血圧測定というと腕にマンシェットを当てて測定というのが、一般的イメージなのですがこれってマジの血圧?
体のどこの箇所の動脈圧が一番正確な血圧値なのか?
それは心臓から出ている大動脈。そこの根元。すなわち「大動脈基部の血圧」が該当するんです。この「大動脈基部の血圧」のことを、中心血圧とか、中心収縮期血圧といいます。
左図1をご覧ください。
英国で行われた大規模臨床試験ASCOTのsub-studyであるASCOT-
CAFE試験でアムロジピン治療群とアテノロール治療群の上腕での血圧に差はなかったのですが、中心動脈圧はアムロジピン治療群が有意に低下しており、中心血圧は心血管イベントの予測因子であることが判明しました。
心臓が送り出すときの血圧は、従来でいえば収縮期血圧(上の血圧)を指しますが、厳密にはこの収縮期血圧には「心臓が押し出す駆出圧」と「心臓にはね返って来る反射圧」の2つがあります。
中心血圧では反射圧のほうが高く、上腕で測る血圧の場合は反射圧は肩のあたりで吸収されて駆出圧しか測定できません。
東京医科大学八王子医療センター循環器内科の高沢謙二教授は駆出圧を「善玉血圧」、反射圧は「悪玉血圧」と呼び、さらにこう続けています。
「中心血圧イコール悪玉血圧。高まるのは動脈硬化、高血圧、ストレスなどで血管が硬くなることが原因。さらに戻って来る圧力が直接負荷をかけ続けているので、より心臓病になりやすい」
○ ○ ○ ○
**課題内容:** 中心血圧についての文章の「体のどこの箇所の動脈圧が一番正確な血圧値なのか?」から「で、より心臓病になりやすい」」までを全部書き出し、その中の「反射圧」を「はね返り圧」に差し替えてください。
○ ○ ○ ○
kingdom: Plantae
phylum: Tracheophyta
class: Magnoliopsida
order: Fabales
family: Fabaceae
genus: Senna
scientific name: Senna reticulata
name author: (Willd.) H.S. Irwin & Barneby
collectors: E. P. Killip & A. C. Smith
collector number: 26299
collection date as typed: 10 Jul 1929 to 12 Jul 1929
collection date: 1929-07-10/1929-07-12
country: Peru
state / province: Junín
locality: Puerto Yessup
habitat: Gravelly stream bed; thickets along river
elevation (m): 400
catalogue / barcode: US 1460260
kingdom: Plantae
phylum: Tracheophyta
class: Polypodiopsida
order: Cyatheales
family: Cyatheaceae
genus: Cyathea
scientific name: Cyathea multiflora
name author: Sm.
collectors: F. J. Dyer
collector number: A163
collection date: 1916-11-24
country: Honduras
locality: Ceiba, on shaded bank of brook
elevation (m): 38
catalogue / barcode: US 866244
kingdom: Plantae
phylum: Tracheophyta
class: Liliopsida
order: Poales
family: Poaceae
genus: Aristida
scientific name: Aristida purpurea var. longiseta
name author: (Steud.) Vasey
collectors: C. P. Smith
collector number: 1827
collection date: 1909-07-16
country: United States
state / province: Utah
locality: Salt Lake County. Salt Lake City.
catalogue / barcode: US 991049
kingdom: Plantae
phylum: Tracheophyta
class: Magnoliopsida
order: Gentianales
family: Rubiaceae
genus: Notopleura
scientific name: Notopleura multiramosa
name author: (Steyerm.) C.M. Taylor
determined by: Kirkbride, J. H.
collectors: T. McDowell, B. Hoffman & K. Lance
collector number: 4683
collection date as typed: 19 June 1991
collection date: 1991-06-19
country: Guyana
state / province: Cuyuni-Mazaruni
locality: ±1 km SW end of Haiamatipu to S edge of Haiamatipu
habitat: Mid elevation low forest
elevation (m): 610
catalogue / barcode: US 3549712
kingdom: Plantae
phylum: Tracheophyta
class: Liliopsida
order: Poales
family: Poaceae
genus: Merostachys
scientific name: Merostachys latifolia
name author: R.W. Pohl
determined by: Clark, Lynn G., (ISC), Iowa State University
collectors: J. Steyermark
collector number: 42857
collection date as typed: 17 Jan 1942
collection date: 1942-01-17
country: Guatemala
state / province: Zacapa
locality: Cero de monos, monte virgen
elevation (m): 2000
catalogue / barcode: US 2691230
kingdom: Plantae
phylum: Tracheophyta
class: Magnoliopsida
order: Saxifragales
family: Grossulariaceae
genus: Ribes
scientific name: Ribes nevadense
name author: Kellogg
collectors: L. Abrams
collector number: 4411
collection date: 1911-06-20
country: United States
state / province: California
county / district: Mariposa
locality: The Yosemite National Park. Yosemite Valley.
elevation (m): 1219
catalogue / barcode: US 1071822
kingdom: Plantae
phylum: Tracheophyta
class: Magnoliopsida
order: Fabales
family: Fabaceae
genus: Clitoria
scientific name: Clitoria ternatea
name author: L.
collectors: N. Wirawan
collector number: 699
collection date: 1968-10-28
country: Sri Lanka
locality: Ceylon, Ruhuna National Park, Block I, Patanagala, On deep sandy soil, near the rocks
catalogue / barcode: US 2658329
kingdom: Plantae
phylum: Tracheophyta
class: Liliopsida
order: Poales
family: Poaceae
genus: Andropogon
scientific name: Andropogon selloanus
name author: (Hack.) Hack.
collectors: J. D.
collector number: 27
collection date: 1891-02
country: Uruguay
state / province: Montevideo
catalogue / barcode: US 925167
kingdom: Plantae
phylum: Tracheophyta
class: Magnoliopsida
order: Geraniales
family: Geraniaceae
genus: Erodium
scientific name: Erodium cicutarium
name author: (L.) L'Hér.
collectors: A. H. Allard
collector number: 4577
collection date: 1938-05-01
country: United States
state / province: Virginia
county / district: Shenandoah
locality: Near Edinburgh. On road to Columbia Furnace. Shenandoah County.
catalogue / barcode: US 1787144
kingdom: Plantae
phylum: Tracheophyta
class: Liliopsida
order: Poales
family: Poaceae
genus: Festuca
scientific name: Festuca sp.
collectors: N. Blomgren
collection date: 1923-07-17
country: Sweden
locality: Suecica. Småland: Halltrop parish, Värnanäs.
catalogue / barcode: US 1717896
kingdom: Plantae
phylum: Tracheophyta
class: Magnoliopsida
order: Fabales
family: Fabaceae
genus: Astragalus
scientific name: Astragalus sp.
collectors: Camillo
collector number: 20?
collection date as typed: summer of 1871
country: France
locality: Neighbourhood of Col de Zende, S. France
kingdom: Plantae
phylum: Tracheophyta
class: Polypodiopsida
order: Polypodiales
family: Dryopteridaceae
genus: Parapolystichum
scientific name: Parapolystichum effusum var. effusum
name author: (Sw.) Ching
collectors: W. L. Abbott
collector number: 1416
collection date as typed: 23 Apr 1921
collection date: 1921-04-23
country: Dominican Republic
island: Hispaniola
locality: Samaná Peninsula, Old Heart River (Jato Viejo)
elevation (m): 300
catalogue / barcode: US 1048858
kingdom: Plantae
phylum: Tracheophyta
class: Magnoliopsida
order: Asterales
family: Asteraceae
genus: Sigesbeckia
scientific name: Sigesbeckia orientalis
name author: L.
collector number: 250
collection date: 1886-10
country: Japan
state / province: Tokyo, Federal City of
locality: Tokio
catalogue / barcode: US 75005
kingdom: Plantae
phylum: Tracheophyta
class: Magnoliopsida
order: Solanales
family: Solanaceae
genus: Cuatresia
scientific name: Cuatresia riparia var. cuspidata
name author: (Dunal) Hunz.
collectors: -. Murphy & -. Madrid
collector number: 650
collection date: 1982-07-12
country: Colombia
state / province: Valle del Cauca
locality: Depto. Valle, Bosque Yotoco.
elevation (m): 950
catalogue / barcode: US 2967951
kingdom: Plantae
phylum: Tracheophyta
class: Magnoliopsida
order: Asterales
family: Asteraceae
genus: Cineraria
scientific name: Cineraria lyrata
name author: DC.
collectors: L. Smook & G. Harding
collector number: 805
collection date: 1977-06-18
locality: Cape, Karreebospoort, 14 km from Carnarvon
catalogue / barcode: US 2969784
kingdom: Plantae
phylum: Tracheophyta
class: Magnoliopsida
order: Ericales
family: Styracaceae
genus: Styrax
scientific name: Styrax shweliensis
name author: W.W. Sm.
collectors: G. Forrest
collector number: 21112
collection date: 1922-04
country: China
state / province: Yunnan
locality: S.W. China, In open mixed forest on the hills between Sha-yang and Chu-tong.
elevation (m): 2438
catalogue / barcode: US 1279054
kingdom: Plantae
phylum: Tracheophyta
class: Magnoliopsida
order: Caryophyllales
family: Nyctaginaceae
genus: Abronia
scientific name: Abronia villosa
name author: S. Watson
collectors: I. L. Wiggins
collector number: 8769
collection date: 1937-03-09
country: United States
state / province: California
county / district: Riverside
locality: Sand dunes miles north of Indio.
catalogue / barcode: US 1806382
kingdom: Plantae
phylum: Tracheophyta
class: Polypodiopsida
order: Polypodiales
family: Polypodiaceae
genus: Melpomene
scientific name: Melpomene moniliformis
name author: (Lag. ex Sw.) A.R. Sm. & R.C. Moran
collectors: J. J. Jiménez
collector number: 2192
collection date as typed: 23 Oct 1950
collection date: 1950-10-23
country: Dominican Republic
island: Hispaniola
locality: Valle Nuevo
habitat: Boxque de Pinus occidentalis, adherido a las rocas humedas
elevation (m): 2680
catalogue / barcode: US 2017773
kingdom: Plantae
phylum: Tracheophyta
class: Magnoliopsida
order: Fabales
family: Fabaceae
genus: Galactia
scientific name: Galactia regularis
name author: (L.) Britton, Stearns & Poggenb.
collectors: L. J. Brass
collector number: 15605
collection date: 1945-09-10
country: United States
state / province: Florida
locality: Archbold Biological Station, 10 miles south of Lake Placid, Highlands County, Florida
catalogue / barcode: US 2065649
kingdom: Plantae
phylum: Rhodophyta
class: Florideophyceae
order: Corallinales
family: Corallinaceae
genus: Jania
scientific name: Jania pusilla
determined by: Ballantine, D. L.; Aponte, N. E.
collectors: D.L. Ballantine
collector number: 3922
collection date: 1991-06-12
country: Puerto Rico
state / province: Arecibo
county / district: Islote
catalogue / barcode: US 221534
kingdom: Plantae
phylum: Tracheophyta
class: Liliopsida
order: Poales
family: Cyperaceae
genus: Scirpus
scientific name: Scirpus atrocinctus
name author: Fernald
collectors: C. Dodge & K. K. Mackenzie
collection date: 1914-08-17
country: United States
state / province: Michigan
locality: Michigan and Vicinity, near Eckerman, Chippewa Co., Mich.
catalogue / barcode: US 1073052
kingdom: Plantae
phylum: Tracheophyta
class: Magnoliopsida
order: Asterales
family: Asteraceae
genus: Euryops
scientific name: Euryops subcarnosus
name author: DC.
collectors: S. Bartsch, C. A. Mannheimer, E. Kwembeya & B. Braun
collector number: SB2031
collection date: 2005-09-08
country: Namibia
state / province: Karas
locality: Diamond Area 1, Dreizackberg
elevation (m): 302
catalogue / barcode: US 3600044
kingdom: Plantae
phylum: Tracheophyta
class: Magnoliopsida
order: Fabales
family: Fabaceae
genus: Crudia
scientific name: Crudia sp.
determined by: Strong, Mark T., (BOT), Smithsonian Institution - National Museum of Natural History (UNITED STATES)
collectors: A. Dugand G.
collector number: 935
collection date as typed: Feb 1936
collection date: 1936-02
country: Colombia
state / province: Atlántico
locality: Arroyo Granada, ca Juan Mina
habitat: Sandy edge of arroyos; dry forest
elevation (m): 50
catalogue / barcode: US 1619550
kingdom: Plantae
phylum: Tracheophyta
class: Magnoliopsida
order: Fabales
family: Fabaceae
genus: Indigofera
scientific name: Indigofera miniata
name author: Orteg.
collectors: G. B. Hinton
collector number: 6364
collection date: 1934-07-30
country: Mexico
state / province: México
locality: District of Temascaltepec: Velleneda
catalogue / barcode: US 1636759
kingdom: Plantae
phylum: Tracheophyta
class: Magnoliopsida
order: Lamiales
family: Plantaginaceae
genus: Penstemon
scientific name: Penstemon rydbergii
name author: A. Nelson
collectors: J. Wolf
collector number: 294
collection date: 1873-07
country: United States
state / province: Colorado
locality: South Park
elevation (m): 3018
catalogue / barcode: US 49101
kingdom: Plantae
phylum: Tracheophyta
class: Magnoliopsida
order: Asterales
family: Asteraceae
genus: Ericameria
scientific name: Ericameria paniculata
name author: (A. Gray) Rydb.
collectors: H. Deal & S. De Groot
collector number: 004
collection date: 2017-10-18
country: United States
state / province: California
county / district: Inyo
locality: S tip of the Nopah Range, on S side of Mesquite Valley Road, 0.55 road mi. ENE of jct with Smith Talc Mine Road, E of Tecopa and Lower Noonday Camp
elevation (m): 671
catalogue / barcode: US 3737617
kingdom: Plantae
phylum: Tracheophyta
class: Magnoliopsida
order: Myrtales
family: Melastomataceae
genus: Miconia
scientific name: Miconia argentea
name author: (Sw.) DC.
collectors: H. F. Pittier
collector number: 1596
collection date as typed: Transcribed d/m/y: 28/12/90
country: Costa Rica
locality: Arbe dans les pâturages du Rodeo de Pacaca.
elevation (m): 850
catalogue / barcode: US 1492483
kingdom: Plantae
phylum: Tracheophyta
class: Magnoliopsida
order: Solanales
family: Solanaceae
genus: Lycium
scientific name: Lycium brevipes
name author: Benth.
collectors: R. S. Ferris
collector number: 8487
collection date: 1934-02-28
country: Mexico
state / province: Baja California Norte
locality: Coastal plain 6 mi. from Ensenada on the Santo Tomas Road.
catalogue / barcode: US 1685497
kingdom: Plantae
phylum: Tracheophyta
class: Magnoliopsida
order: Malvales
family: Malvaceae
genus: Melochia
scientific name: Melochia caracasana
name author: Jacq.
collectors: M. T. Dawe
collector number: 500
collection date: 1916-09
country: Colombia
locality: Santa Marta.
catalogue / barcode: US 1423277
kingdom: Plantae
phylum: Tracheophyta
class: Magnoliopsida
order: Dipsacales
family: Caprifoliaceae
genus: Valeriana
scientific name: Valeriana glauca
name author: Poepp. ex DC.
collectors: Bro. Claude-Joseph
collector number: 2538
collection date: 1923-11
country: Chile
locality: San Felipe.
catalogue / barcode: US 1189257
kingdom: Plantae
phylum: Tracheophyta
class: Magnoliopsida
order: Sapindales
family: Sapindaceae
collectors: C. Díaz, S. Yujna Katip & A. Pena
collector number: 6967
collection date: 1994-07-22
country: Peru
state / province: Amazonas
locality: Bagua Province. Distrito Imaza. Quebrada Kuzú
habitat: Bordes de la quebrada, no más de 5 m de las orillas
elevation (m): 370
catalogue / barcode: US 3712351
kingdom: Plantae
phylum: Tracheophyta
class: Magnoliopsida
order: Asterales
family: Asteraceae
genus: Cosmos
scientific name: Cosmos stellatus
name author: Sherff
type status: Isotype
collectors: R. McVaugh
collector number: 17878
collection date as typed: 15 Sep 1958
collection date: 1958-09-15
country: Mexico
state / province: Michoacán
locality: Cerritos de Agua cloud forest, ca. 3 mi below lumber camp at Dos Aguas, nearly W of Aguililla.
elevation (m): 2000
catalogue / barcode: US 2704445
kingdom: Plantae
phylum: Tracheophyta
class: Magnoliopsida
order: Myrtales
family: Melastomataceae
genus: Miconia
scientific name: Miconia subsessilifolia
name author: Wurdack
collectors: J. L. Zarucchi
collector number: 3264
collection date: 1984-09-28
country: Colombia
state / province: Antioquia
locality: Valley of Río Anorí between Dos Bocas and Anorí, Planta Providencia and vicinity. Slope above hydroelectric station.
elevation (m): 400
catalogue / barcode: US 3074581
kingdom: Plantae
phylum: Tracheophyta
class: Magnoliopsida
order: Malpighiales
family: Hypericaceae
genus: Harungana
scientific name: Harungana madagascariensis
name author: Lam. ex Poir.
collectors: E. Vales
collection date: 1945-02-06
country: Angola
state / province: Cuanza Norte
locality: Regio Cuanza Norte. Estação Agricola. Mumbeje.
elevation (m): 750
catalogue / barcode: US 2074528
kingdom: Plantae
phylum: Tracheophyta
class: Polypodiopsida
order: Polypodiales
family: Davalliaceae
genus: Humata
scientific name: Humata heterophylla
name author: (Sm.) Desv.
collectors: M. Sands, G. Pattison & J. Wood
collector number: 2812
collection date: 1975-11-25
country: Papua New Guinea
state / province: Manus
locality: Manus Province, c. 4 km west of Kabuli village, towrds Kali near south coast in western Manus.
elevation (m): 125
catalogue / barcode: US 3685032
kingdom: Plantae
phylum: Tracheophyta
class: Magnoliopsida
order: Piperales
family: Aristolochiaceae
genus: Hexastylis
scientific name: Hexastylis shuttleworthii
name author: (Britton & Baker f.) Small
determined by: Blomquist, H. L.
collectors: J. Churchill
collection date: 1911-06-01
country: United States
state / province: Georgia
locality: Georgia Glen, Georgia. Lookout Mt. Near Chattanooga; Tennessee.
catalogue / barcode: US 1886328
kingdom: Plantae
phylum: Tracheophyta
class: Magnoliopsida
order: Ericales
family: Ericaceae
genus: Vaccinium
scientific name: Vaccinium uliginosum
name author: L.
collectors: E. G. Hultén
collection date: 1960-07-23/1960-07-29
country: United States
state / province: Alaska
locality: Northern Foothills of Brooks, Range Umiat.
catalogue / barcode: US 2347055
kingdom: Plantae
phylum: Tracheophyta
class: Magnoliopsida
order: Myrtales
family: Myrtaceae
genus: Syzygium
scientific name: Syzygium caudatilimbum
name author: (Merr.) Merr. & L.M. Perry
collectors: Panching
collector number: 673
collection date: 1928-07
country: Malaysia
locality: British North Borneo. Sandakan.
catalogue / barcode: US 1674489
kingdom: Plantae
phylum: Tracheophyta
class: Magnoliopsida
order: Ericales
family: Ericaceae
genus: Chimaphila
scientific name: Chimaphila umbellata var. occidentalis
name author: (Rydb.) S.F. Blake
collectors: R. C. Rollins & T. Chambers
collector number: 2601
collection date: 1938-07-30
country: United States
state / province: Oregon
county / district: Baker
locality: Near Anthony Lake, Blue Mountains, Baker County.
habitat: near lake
○ ○ ○ ○
**この課題の出力:**
体のどこの箇所の動脈圧が一番正確な血圧値なのか?
それは心臓から出ている大動脈。そこの根元。すなわち「大動脈基部の血圧」が該当するんです。この「大動脈基部の血圧」のことを、中心血圧とか、中心収縮期血圧といいます。
左図1をご覧ください。
英国で行われた大規模臨床試験ASCOTのsub-studyであるASCOT-
CAFE試験でアムロジピン治療群とアテノロール治療群の上腕での血圧に差はなかったのですが、中心動脈圧はアムロジピン治療群が有意に低下しており、中心血圧は心血管イベントの予測因子であることが判明しました。
心臓が送り出すときの血圧は、従来でいえば収縮期血圧(上の血圧)を指しますが、厳密にはこの収縮期血圧には「心臓が押し出す駆出圧」と「心臓にはね返って来るはね返り圧」の2つがあります。
中心血圧でははね返り圧のほうが高く、上腕で測る血圧の場合ははね返り圧は肩のあたりで吸収されて駆出圧しか測定できません。
東京医科大学八王子医療センター循環器内科の高沢謙二教授は駆出圧を「善玉血圧」、はね返り圧は「悪玉血圧」と呼び、さらにこう続けています。
「中心血圧イコール悪玉血圧。高まるのは動脈硬化、高血圧、ストレスなどで血管が硬くなることが原因。さらに戻って来る圧力が直接負荷をかけ続けているので、より心臓病になりやすい」